== PROBLEM DESCRIPTION ==
Reproduce the records exactly. Leave the pictures out.

== DATA EXTRACT ==
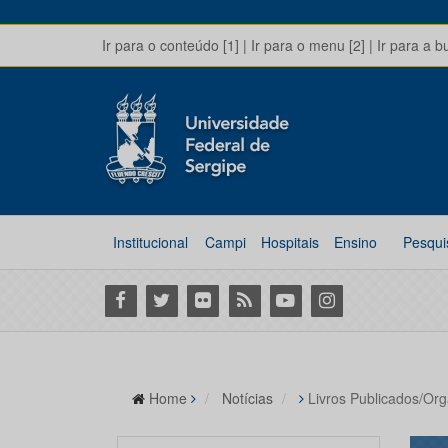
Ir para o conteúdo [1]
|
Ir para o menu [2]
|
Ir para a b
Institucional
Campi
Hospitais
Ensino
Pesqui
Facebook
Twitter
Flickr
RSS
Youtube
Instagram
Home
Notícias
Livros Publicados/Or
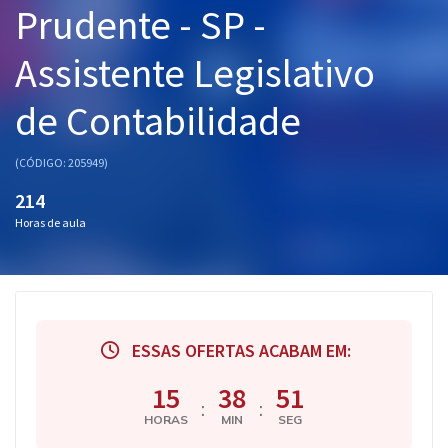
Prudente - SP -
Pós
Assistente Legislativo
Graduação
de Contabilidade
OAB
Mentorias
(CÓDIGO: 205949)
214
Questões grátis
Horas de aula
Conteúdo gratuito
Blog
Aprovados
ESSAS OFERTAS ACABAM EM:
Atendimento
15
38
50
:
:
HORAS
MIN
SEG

== RESULT ==
Ir para o conteúdo [1]
|
Ir para o menu [2]
|
Ir para a b
Institucional
Campi
Hospitais
Ensino
Pesqui
Facebook
Twitter
Flickr
RSS
Youtube
Instagram
Home
Notícias
Livros Publicados/Or
Prudente - SP -
Pós
Assistente Legislativo
Graduação
de Contabilidade
OAB
Mentorias
(CÓDIGO: 205949)
214
Questões grátis
Horas de aula
Conteúdo gratuito
Blog
Aprovados
ESSAS OFERTAS ACABAM EM:
Atendimento
15
38
50
:
:
HORAS
MIN
SEG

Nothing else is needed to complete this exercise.